**EXERCISE INSTRUCTIONS:** The number of lines below holding the string "оплатить" is the only answer wanted.

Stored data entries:
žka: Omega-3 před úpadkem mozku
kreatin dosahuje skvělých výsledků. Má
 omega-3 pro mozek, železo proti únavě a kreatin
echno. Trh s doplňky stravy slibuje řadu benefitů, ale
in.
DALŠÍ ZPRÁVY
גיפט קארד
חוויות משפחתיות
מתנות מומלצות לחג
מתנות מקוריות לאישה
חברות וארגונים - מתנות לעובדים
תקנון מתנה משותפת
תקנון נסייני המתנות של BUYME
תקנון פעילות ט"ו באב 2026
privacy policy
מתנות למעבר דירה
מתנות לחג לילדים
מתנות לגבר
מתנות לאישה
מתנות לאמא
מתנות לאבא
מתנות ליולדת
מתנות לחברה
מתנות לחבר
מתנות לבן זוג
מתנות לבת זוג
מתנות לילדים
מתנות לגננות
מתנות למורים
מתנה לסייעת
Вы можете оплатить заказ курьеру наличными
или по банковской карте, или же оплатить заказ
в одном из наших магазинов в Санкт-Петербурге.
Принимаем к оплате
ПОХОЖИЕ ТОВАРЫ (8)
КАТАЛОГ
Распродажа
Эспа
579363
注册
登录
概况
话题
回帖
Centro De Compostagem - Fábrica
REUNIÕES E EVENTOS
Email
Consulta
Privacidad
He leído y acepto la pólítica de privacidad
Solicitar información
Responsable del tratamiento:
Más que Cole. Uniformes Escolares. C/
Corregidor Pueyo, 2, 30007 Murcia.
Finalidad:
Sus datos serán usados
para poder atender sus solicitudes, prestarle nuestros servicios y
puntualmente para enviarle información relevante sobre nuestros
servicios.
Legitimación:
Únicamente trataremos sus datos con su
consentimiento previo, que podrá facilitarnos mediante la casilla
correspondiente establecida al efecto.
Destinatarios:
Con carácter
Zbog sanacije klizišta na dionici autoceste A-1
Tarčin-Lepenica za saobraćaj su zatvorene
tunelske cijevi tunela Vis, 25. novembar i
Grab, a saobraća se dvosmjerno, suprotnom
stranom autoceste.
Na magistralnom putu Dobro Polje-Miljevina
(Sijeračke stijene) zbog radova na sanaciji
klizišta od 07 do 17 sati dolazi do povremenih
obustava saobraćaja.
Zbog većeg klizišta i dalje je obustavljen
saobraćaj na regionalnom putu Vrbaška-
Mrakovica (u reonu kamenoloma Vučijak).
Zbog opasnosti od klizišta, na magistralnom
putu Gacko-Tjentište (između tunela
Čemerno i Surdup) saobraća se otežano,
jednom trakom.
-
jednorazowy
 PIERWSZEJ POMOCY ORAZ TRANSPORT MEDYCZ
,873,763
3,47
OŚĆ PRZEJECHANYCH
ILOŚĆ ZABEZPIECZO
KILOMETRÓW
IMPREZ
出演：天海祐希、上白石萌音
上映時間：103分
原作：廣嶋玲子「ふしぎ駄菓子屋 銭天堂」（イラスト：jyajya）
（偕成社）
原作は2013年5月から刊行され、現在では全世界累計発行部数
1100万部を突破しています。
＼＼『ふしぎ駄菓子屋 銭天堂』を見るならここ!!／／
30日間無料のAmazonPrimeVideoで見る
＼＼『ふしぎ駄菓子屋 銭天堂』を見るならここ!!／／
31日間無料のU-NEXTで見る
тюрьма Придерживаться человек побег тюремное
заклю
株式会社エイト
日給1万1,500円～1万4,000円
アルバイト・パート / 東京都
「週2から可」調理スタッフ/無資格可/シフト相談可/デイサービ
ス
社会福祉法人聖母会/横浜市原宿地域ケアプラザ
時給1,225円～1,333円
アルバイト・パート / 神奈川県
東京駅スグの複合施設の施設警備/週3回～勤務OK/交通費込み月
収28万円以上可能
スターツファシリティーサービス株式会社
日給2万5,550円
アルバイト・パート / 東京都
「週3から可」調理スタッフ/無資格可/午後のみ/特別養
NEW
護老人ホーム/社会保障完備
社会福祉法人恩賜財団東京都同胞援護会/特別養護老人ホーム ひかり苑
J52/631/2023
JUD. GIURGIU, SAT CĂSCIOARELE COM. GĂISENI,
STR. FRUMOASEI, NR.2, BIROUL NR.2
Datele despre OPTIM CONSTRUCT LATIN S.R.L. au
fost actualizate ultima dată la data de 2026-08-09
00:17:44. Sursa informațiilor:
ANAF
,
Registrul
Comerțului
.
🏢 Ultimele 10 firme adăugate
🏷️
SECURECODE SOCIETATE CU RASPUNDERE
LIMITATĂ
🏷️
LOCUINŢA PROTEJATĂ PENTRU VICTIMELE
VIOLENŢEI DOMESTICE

**EXERCISE OUTPUT:** 2